Scottie describes Rove, not Libby, initiating the meeting, which suggests that if Scottie McC is correct and they were comparing notes, it would be about something Rove knew and not Libby. If I had to guess, I’d say one or several of the following was the subject of the meeting.
- Luskin’s upcoming plan to claim he found the Rove-Hadley email after having "learned" from Viveca Novak that Rove did have a Matt Cooper problem. It would have been important for Rove to alert Libby to this plan if this email was not what it appeared to be or if there had been a concerted effort to destroy incriminating emails. Which, of course, there appears to have been.

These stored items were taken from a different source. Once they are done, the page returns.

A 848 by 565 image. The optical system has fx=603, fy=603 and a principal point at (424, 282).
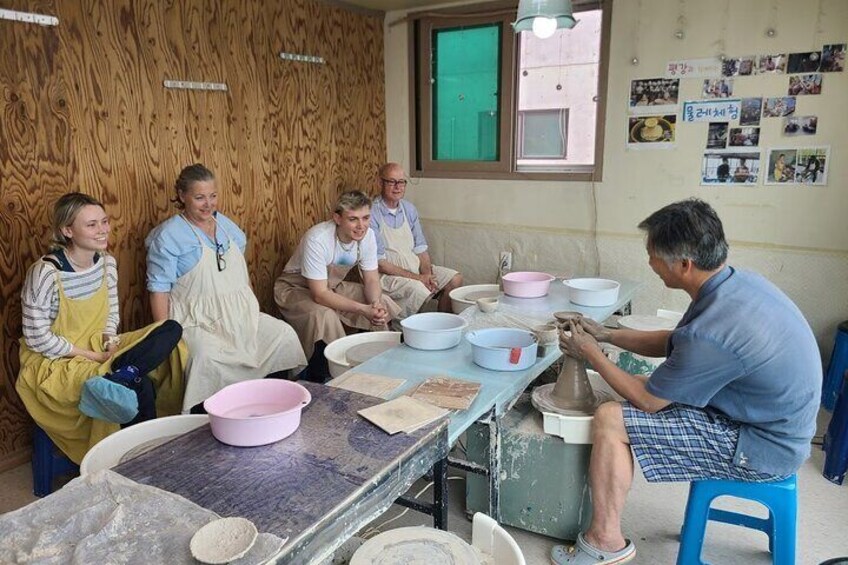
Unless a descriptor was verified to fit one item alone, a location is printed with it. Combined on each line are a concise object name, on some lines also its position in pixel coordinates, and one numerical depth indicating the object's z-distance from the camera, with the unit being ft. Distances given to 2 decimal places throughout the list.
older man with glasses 11.82
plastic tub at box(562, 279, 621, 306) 9.05
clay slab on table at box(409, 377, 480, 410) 5.52
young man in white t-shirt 9.89
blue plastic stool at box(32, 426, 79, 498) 7.88
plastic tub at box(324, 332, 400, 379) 7.70
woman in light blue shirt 8.66
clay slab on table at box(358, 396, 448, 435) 4.88
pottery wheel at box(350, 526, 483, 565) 4.22
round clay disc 3.38
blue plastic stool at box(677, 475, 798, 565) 5.77
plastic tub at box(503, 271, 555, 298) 9.45
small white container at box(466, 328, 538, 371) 6.47
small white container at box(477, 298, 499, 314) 8.71
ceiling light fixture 8.05
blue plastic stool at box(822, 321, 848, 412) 9.89
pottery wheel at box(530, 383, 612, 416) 6.50
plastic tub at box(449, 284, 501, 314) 10.37
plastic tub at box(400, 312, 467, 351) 7.05
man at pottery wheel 5.45
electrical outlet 13.52
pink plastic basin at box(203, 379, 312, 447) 4.54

- Either the news that Richard Armitage was Novak’s "source" and/or Rove’s plan (implemented the night before the indictment) to smoke Armitage out by pushing Woodward to reveal he had received a leak from Armitage. Don’t forget Woodward’s comment, suggesting he told Rove himself that Armitage had leaked to him: "Well, you talk to people, you talk to somebody in the White House or the CIA or the Democratic Party, and you say, ‘I’ve heard or I understand; what are you hearing?’ And one of the discoveries in all of this is that reporters, in asking questions, convey information to even somebody like Karl Rove."
- Rove’s recognition that he would have to testify again–making it more likely that Fitzgerald would learn more about the July 9, 2003 Libby-Novak conversation that both men had tried to hide. In particular, depending on how Rove testified in October 2005, Rove might have made it clearer to Fitzgerald that Libby had–at a minimum–leaked the still-classified CIA report on Joe Wilson’s trip to Novak during that conversation.
- Update: This was also the period when (presumably) Rove was spreading a false story about Ari Fleischer being a big source here. I can imagine why he might want to clue Libby in on that smear–and Libby did try to use it in his defense.
In Libby’s trial, Patrick Fitzgerald presented a good deal of evidence to suggest that Libby and Cheney met several times in October 2003 to get their story straight. It takes no great leap of imagination to believe that everyone involved in leaking Valerie’s identity was doing so repeatedly.
And there are several reasons why Rove might have felt the need to compare stories with Scooter Libby in July 2005.